I'd ask you to write out the lines below exactly, with no images.
(Beginning of PROVIDED RECORDS)
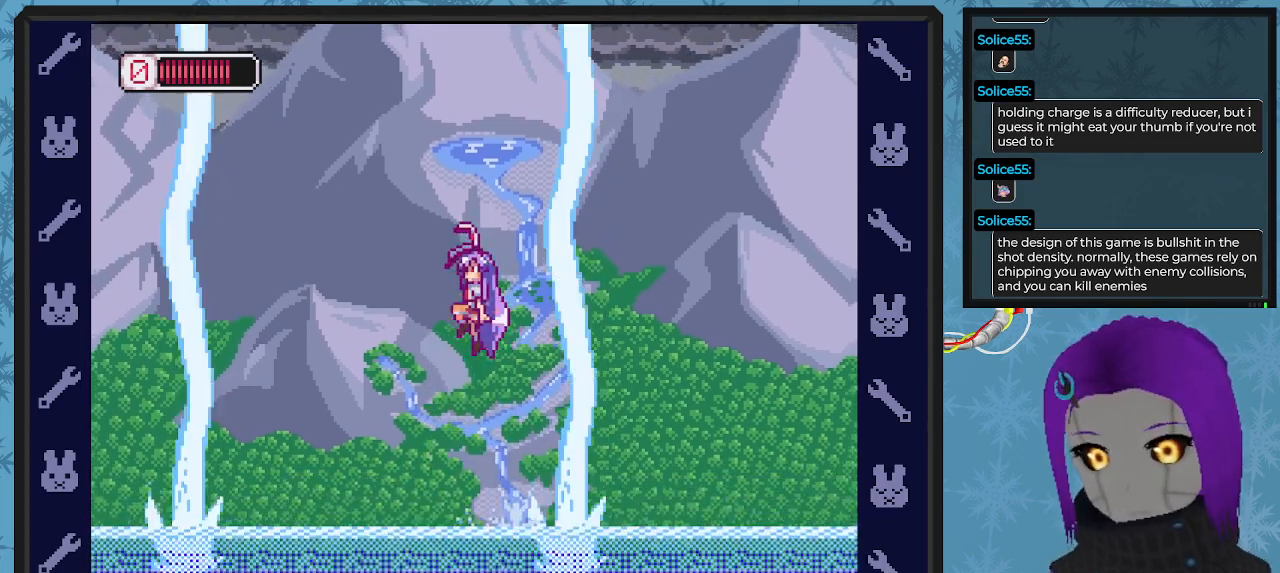
{"buttons": ["X"], "left_stick": "center", "events": [[133, "DPAD_UP", "down"], [167, "DPAD_LEFT", "up"], [167, "DPAD_UP", "up"], [200, "A", "up"], [300, "DPAD_RIGHT", "down"], [467, "DPAD_RIGHT", "up"]]}
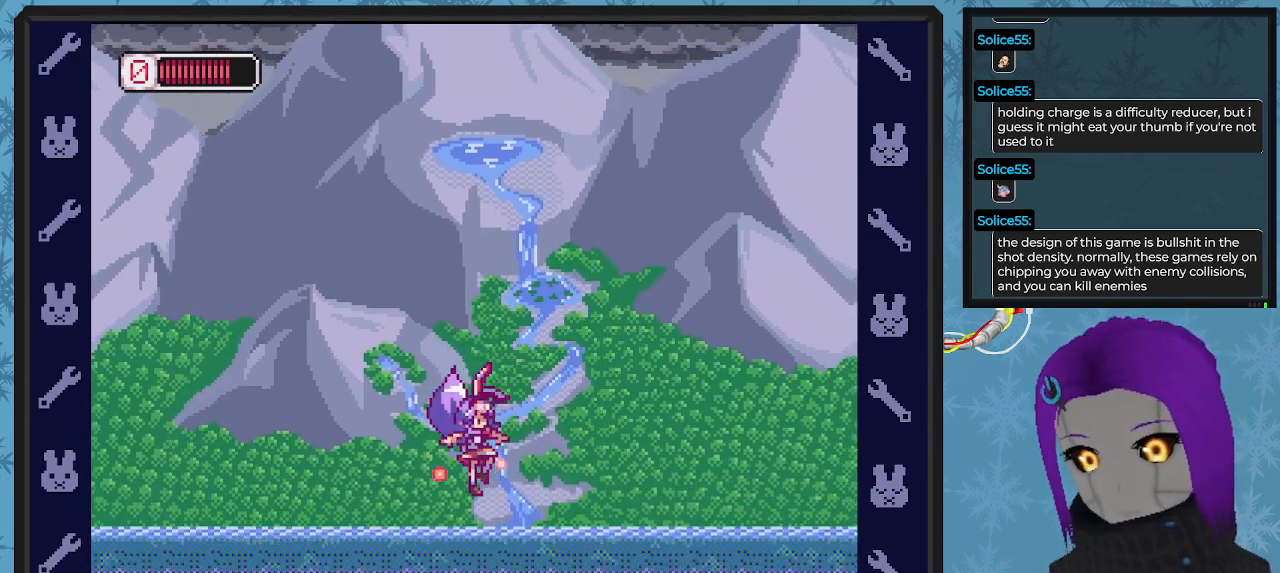
{"buttons": ["A", "X", "DPAD_LEFT"], "left_stick": "center", "events": [[100, "DPAD_RIGHT", "down"], [167, "A", "down"], [200, "DPAD_RIGHT", "up"], [433, "DPAD_LEFT", "down"]]}
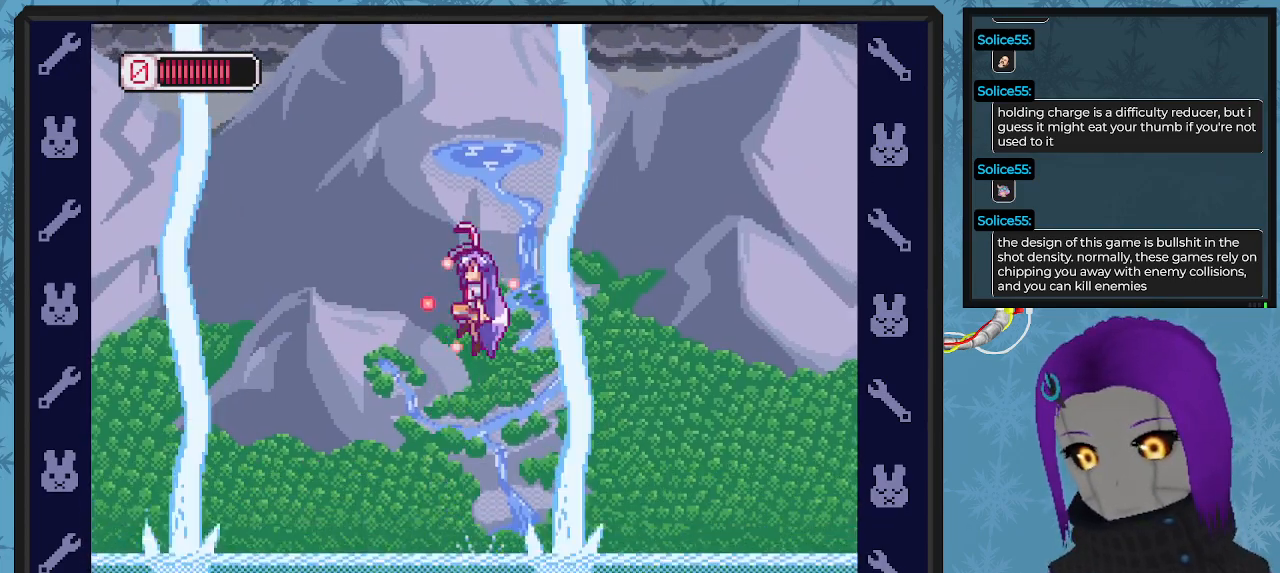
{"buttons": ["X", "DPAD_DOWN", "DPAD_RIGHT"], "left_stick": "center", "events": [[133, "A", "up"], [133, "DPAD_LEFT", "up"], [367, "DPAD_RIGHT", "down"], [500, "DPAD_DOWN", "down"]]}
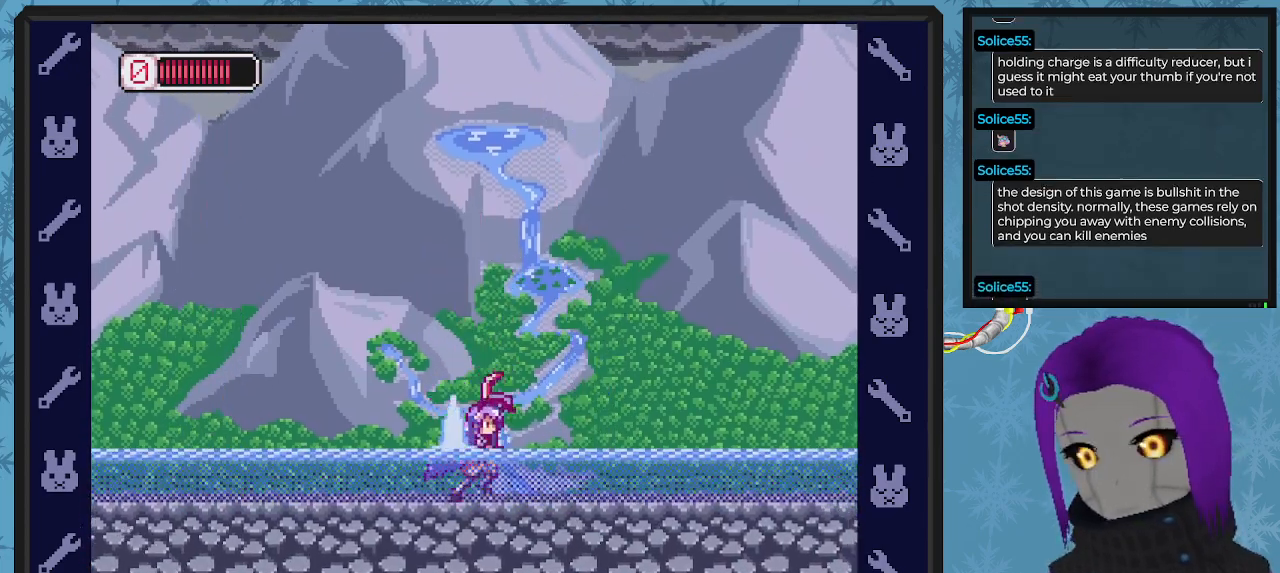
{"buttons": ["A", "B", "X", "DPAD_DOWN", "DPAD_RIGHT"], "left_stick": "center", "events": [[33, "A", "down"], [67, "B", "down"]]}
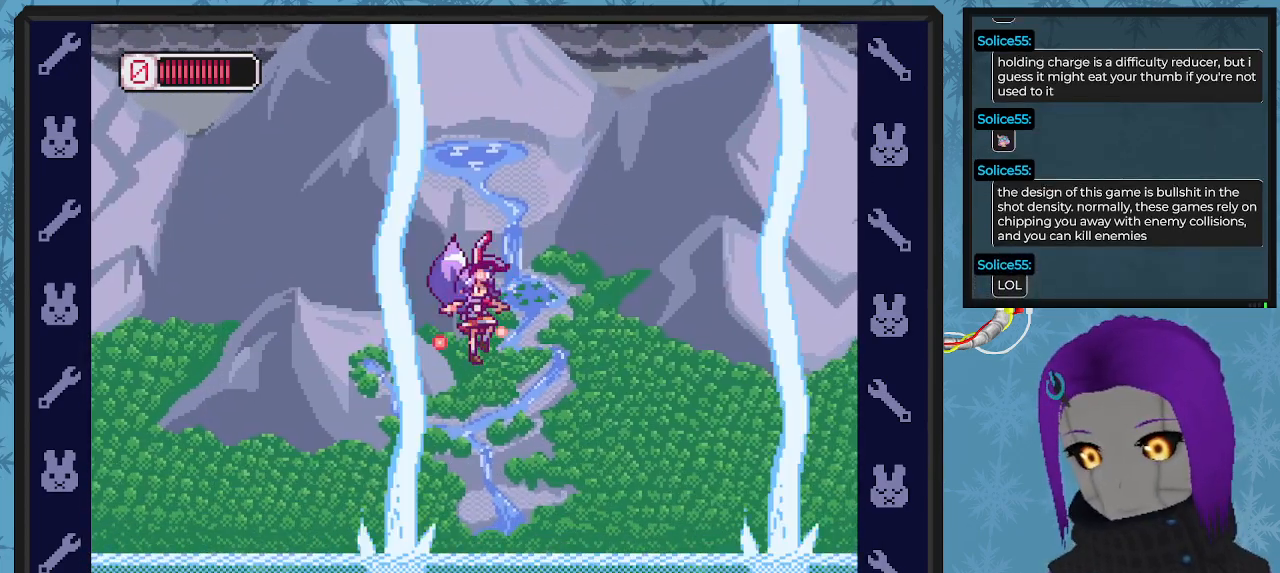
{"buttons": ["A", "X"], "left_stick": "center", "events": [[33, "B", "up"], [67, "A", "up"], [167, "DPAD_DOWN", "up"], [200, "DPAD_DOWN", "down"], [233, "DPAD_DOWN", "up"], [233, "DPAD_RIGHT", "up"], [500, "A", "down"]]}
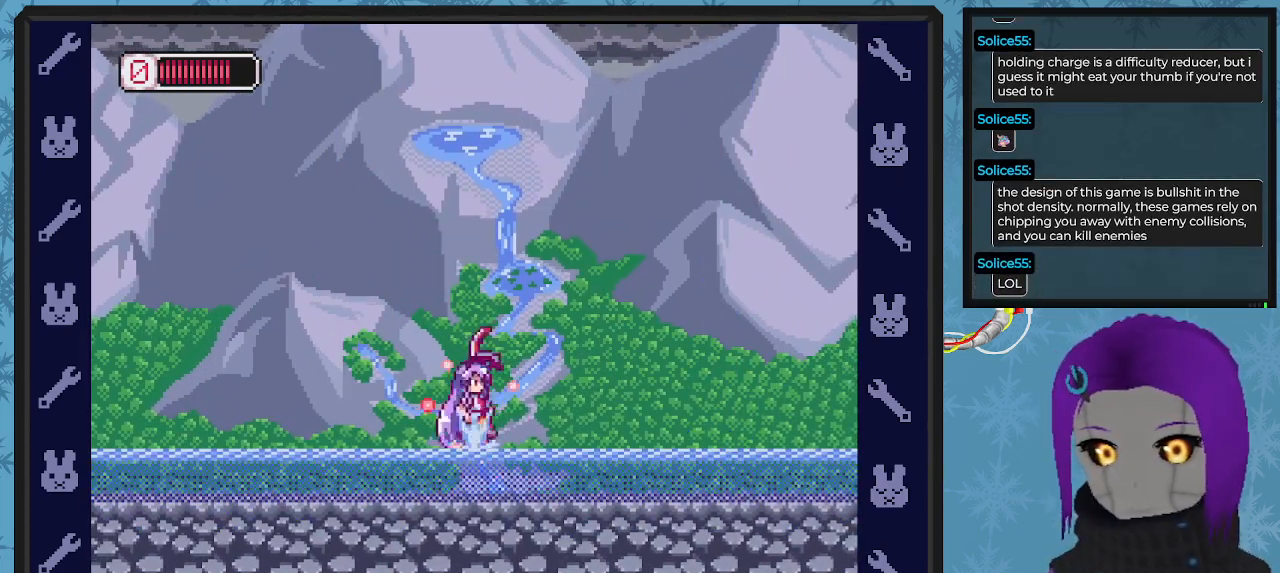
{"buttons": ["A", "X", "DPAD_RIGHT"], "left_stick": "center", "events": [[333, "DPAD_RIGHT", "down"]]}
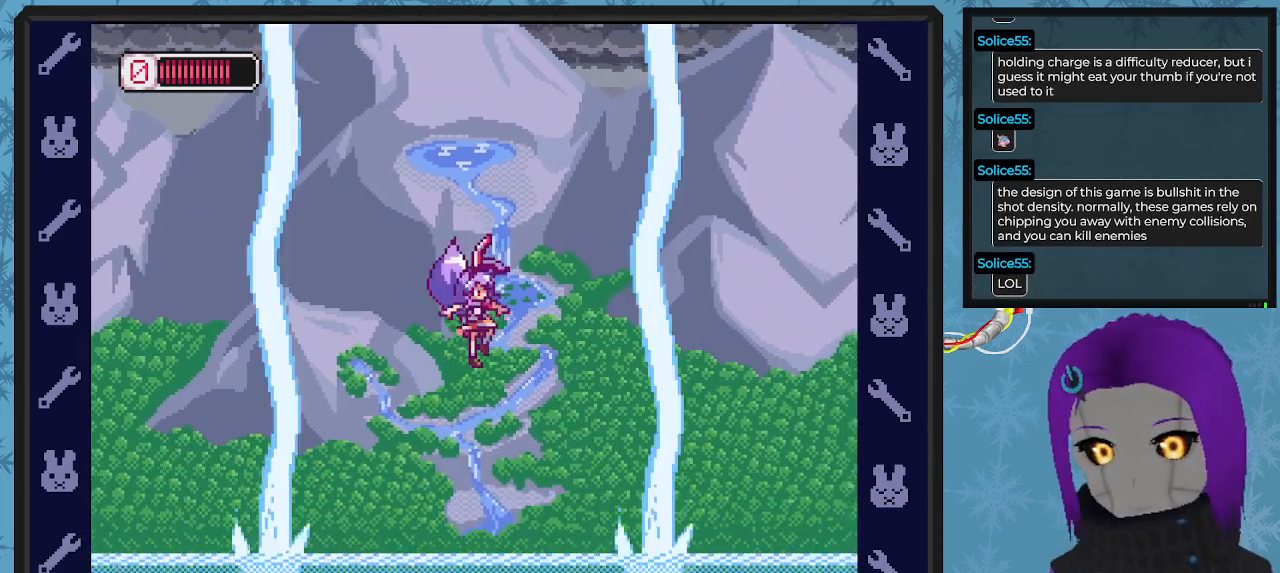
{"buttons": ["X"], "left_stick": "center", "events": [[100, "DPAD_RIGHT", "up"], [133, "A", "up"]]}
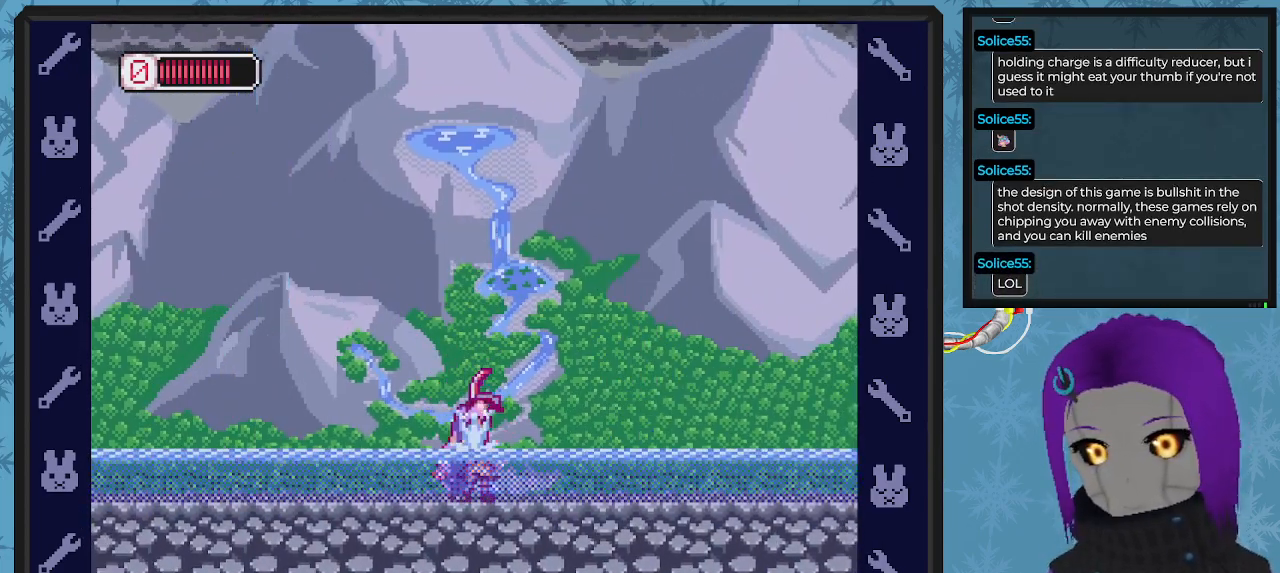
{"buttons": ["A", "X"], "left_stick": "center", "events": [[267, "A", "down"]]}
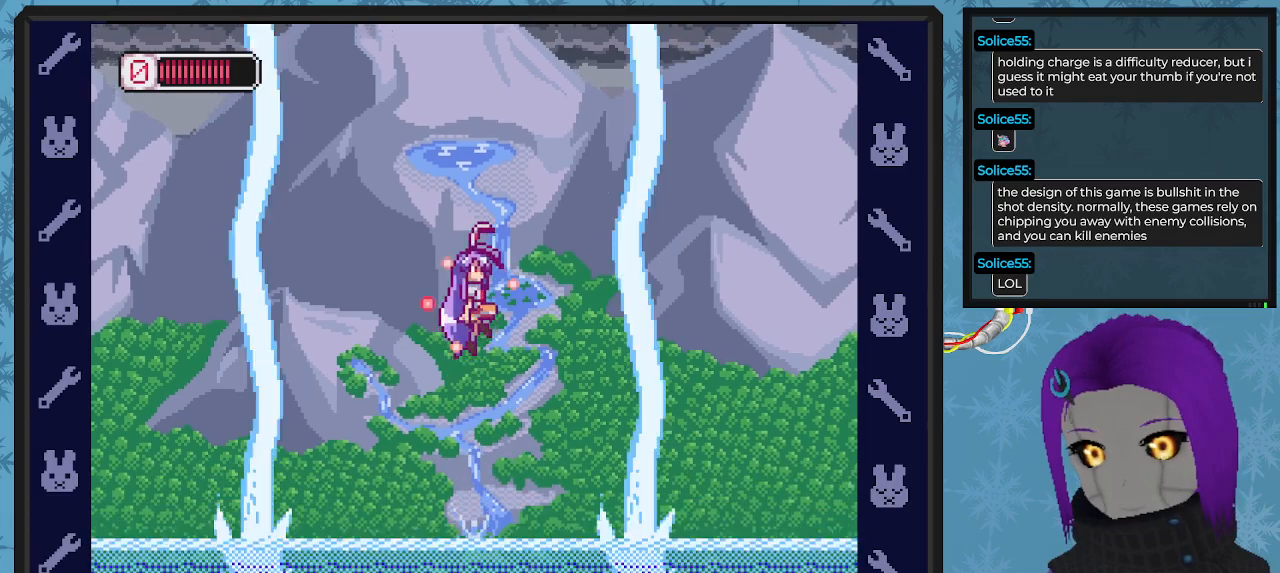
{"buttons": ["X"], "left_stick": "center", "events": [[33, "A", "up"]]}
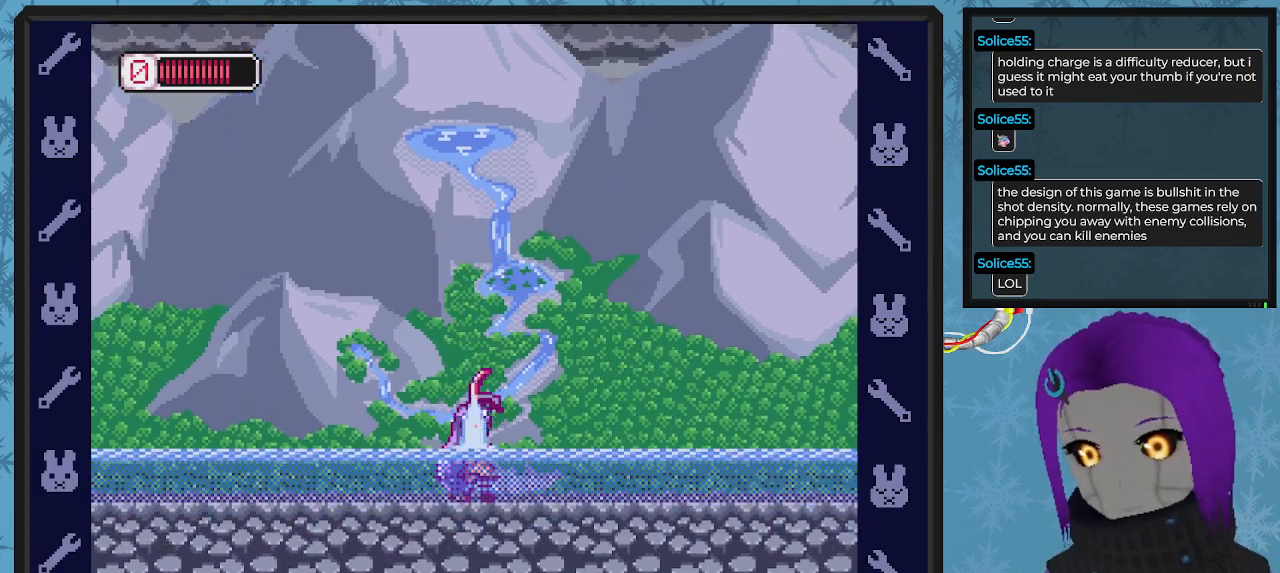
{"buttons": ["A", "X", "DPAD_RIGHT"], "left_stick": "center", "events": [[200, "A", "down"], [500, "DPAD_RIGHT", "down"]]}
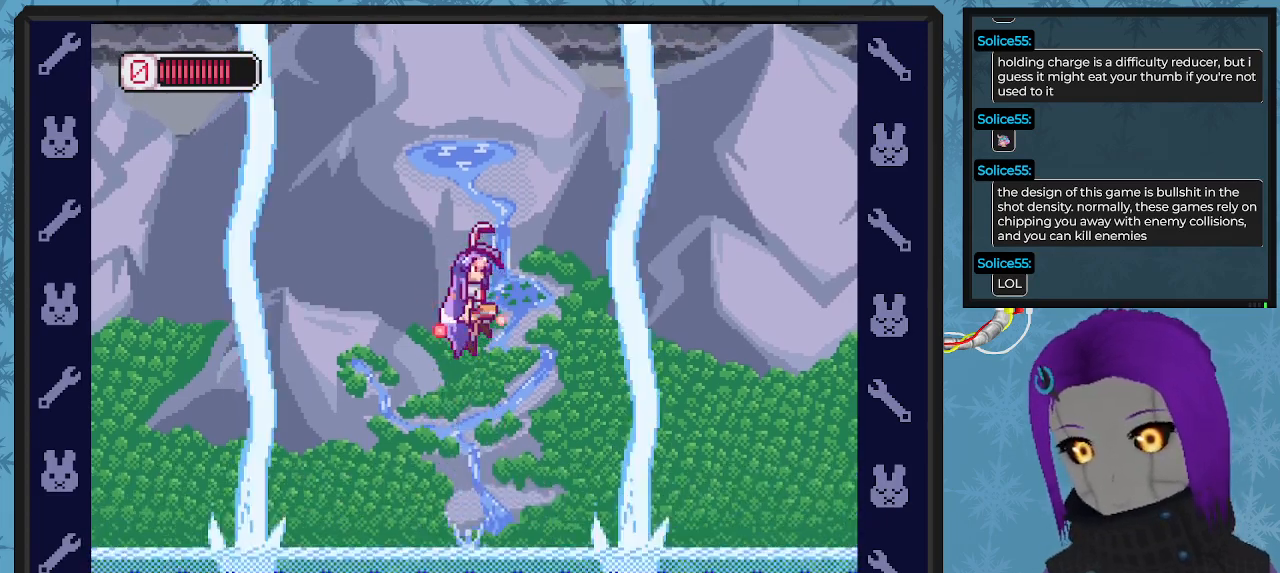
{"buttons": ["X"], "left_stick": "center", "events": [[67, "A", "up"], [267, "DPAD_RIGHT", "up"]]}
(End of PROVIDED RECORDS)
**TASK RESPONSE:**
{"buttons": ["X"], "left_stick": "center", "events": [[133, "DPAD_UP", "down"], [167, "DPAD_LEFT", "up"], [167, "DPAD_UP", "up"], [200, "A", "up"], [300, "DPAD_RIGHT", "down"], [467, "DPAD_RIGHT", "up"]]}
{"buttons": ["A", "X", "DPAD_LEFT"], "left_stick": "center", "events": [[100, "DPAD_RIGHT", "down"], [167, "A", "down"], [200, "DPAD_RIGHT", "up"], [433, "DPAD_LEFT", "down"]]}
{"buttons": ["X", "DPAD_DOWN", "DPAD_RIGHT"], "left_stick": "center", "events": [[133, "A", "up"], [133, "DPAD_LEFT", "up"], [367, "DPAD_RIGHT", "down"], [500, "DPAD_DOWN", "down"]]}
{"buttons": ["A", "B", "X", "DPAD_DOWN", "DPAD_RIGHT"], "left_stick": "center", "events": [[33, "A", "down"], [67, "B", "down"]]}
{"buttons": ["A", "X"], "left_stick": "center", "events": [[33, "B", "up"], [67, "A", "up"], [167, "DPAD_DOWN", "up"], [200, "DPAD_DOWN", "down"], [233, "DPAD_DOWN", "up"], [233, "DPAD_RIGHT", "up"], [500, "A", "down"]]}
{"buttons": ["A", "X", "DPAD_RIGHT"], "left_stick": "center", "events": [[333, "DPAD_RIGHT", "down"]]}
{"buttons": ["X"], "left_stick": "center", "events": [[100, "DPAD_RIGHT", "up"], [133, "A", "up"]]}
{"buttons": ["A", "X"], "left_stick": "center", "events": [[267, "A", "down"]]}
{"buttons": ["X"], "left_stick": "center", "events": [[33, "A", "up"]]}
{"buttons": ["A", "X", "DPAD_RIGHT"], "left_stick": "center", "events": [[200, "A", "down"], [500, "DPAD_RIGHT", "down"]]}
{"buttons": ["X"], "left_stick": "center", "events": [[67, "A", "up"], [267, "DPAD_RIGHT", "up"]]}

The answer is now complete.